====== INPUT FOR THIS TASK ======
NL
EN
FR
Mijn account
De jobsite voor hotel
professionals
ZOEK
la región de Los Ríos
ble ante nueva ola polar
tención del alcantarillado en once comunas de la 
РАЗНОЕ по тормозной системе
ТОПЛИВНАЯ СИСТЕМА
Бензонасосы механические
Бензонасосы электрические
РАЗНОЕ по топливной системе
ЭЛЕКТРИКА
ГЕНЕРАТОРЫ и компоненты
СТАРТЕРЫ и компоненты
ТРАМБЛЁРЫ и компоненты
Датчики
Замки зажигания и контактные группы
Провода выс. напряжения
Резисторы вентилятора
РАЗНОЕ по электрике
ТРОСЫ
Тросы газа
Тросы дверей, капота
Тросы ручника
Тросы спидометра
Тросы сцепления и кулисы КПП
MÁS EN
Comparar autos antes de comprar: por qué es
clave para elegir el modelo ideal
======
WHAT YOU ARE ASKED TO DO. Nothing should appear in the answer except the lines from the one containing "Тросы спидометра" to the end of the data above, reproduced exactly.

EXERCISE RESPONSE.
Тросы спидометра
Тросы сцепления и кулисы КПП
MÁS EN
Comparar autos antes de comprar: por qué es
clave para elegir el modelo ideal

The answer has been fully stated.